Sainte-Cécile,
cathédrale d'Alby, est bâtie presque entièrement de
briques. Sa construction a duré depuis la fin du XIIIe siècle
jusqu'après le XVIe. De loin, ses murs épais, flanqués,
de distance en distance, de contreforts semi-circulaires, sa tour dont
la masse énorme s'élève à plus de cent pieds
au-dessus de la nef, lui donnent l'aspect d'une forteresse. D'ailleurs,
aucun ornement n'annonce une église, et à l'extérieur
la bizarrerie de sa forme n'est pas rachetée par son élégance.
Elle n'a point de façade, et la tour dont j'ai parlé occupe
toute la partie occidentale de la nef. L'entrée principale est
au midi, et, comme l'église est bâtie sur une hauteur assez
escarpée, le niveau de la rue de ce côté est de plus
de trente pieds plus bas que le pavé de l'église.
Un escalier d'une quarantaine de marches
conduit à une plate-forme sur laquelle s'élèvent
à une grande hauteur des arcs gothiques travaillés à
jour avec un fini admirable; cela forme une enceinte à ciel ouvert
et tient lieu de porche. L'imagination ne peut rien concevoir de plus
élégant, de plus gracieux que ces ogives flamboyantes, ces
trèfles, ces meneaux d'une légèreté inouïe,
véritable dentelle de pierre.
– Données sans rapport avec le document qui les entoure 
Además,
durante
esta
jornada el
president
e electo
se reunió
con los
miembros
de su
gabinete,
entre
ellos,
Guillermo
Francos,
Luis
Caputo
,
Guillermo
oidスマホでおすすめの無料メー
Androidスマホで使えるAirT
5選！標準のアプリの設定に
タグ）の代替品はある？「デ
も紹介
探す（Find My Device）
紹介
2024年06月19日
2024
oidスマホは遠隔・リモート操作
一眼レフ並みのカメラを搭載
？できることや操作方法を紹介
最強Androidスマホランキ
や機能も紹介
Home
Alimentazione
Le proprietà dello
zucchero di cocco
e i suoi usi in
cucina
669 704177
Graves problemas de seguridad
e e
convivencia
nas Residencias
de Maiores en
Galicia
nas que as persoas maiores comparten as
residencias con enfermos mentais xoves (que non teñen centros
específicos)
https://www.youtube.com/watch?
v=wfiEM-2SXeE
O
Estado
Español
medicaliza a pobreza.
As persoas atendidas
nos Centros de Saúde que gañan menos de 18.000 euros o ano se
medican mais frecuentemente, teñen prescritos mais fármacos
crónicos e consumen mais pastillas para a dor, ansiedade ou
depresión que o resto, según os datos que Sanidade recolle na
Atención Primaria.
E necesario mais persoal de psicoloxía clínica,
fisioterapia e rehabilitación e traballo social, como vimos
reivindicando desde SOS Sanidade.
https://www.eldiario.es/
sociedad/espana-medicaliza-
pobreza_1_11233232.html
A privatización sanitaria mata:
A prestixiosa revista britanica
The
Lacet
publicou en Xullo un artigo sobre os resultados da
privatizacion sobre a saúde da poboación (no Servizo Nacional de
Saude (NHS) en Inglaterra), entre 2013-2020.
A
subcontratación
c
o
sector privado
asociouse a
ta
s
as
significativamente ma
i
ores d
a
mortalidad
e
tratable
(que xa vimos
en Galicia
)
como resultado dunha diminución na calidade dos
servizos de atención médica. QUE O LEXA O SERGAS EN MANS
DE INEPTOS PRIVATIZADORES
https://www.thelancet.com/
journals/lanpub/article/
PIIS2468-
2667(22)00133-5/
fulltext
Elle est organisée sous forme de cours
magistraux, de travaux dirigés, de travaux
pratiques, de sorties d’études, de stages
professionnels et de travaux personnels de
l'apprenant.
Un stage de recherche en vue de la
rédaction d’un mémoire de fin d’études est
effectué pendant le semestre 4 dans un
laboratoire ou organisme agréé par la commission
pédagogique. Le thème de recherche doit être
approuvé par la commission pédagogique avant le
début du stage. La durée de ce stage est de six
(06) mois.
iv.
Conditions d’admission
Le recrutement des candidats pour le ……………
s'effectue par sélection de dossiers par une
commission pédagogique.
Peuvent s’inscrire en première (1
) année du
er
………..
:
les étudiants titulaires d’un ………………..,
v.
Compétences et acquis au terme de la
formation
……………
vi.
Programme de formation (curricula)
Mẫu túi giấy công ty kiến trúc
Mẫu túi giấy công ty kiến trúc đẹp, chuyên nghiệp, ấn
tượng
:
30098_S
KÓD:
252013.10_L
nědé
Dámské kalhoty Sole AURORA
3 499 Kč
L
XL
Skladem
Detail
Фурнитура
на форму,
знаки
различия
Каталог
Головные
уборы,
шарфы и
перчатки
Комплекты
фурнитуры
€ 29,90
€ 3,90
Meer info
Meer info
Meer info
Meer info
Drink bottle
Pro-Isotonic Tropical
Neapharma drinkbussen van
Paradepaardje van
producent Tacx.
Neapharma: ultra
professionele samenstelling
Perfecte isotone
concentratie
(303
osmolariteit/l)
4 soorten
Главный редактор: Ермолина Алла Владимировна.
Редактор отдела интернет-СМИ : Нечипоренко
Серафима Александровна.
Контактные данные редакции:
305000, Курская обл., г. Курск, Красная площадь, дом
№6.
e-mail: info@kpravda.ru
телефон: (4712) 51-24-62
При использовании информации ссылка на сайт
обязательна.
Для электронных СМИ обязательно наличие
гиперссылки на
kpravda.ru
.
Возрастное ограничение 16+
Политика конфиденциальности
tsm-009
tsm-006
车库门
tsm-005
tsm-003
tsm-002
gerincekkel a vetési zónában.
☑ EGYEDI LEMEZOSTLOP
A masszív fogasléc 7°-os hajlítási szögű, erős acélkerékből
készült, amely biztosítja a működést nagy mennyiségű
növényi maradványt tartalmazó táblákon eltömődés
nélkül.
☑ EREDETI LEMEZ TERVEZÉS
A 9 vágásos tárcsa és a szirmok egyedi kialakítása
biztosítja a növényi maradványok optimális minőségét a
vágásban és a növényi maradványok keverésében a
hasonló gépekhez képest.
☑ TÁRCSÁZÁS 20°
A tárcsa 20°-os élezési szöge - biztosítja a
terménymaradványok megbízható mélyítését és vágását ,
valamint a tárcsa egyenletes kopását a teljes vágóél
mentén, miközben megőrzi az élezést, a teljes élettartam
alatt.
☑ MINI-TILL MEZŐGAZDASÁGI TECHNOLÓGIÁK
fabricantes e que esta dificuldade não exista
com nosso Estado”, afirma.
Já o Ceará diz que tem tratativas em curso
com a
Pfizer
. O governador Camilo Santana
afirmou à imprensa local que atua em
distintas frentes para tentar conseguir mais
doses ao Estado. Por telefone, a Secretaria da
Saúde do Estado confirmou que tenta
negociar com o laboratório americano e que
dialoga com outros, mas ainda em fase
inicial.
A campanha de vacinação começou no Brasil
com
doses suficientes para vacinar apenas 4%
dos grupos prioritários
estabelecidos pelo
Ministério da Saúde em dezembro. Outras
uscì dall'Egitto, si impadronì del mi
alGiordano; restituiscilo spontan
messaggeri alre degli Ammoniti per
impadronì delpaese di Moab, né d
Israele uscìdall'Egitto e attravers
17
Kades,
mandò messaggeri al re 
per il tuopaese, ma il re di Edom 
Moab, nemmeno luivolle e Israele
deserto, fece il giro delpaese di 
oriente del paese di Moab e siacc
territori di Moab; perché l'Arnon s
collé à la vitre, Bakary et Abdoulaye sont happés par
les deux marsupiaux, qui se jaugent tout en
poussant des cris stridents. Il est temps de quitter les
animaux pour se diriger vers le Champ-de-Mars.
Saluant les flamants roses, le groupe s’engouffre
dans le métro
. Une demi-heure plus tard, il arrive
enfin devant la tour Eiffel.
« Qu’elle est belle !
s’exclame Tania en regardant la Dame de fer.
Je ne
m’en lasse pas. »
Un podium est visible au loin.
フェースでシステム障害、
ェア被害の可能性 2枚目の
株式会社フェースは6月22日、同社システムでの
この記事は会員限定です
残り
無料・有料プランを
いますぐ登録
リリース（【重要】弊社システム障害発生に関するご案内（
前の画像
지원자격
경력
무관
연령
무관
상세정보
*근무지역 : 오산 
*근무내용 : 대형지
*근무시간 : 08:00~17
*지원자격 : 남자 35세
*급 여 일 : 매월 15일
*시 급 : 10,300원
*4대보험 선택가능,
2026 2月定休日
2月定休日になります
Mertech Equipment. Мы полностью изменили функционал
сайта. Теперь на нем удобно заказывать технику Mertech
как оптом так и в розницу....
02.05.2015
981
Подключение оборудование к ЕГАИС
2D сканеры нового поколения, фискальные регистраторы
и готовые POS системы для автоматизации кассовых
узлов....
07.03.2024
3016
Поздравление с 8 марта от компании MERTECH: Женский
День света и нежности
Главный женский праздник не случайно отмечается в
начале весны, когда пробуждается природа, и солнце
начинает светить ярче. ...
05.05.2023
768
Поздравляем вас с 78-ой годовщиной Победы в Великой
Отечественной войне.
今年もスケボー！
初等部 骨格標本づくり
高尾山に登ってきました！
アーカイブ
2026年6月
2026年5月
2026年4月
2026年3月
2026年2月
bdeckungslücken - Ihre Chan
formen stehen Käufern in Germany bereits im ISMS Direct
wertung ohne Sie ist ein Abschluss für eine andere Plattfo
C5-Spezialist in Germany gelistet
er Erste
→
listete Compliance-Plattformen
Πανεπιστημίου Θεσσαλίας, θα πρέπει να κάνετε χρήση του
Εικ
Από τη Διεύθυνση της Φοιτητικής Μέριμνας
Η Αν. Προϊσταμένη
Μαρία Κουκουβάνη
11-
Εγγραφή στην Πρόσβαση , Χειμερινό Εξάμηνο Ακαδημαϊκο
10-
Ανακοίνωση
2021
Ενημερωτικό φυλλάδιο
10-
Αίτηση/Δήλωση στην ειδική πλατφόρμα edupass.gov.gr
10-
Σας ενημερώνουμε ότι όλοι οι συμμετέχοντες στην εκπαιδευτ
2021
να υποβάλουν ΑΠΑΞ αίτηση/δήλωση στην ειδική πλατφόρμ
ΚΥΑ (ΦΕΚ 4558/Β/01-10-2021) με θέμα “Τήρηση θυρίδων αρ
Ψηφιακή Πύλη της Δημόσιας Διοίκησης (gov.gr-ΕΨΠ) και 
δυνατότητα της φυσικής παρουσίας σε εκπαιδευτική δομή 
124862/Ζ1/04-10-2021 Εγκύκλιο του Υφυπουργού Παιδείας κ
C'est un ouvrage de la fin du XIVe
siècle; on le doit à Dominique de Florence, et je ne crois
pas qu'il existe ailleurs une construction aussi considérable et
en même temps plus délicate. C'est un miracle que sa parfaite
conservation.
Si j'ai loué sans réserve l'exécution
de ce chef-d'oeuvre de patience et d'adresse, je ne puis m'empêcher
de trouver sa conception tout-à-fait absurde. A quoi cela sert-il
en effet? et pourquoi ce travail prodigieux? En architecture le but précis,
l'utilité évidente de chaque partie doit frapper le spectateur
au premier abord. Ici en voit avec peine employer un grand artiste et
une ornementation admirable à un objet non seulement inutile, mais
qui aurait pu être utile. En effet, un porche est nécessaire
à une église; on aime à s'y recueillir un instant
avant d'entrer dans la nef; on y habitue ses yeux, par une transition
ménagée, à l'obscurité mystérieuse
du temple. Mais ces capricieux meneaux n'abritent ni de la pluie, ni du
soleil, ni du vent. Ces riches arcades sont là pour se faire admirer,
voilà tout; je les voudrais ailleurs. Cette enceinte à jour,
ces filigranes de pierre, avec leur incontestable élégance,
malgré leur parfaite conservation, me présentent l'apparence
d'une ruine, d'un bâtiment dont les murs crevassés subsistent
encore; ou si l'on veut d'une décoration d'opéra, mais d'une
décoration vue de la coulisse.
J'ai été sévère pour
l'extérieur de la cathédrale; à l'intérieur,
je n'aurai guère que des éloges à donner. La voûte,
très élevée et d'une étonnante hardiesse,
est ornée d'admirables peintures qui se détachent sur un
fond d'azur et d'or. D'autres fresques aussi remarquables décorent
les chapelles latérales. Au milieu du choeur, un jubé magnifique
reproduit les formes gracieuses de l'enceinte de la plate-forme. La sculpture
du XVe siècle y a épuisé tous ses délicieux
caprices, toute sa patience, toute sa variété. On passerait
des heures entières à considérer ces détails
gracieux et toujours nouveaux, à se demander avec un étonnement
sans cesse renaissant, comment on a pu trouver tant de formes élégantes
sans les répéter, comment on a pu faire, avec une matière
fragile, une pierre dure et cassante, ce que de nos jours on oserait à
peine tenter avec du fer ou du bronze. - Je n'aime pas les jubés
: ils rapetissent les églises; ils me font l'effet d'un grand meuble
dans une petite chambre. Pourtant celui de Sainte-Cécile est si
élégant, si parfait de travail, que, tout entier à
l'admiration, on repousse la critique, et que l'on a honte d'être
raisonnable en présence de cette magnifique folie.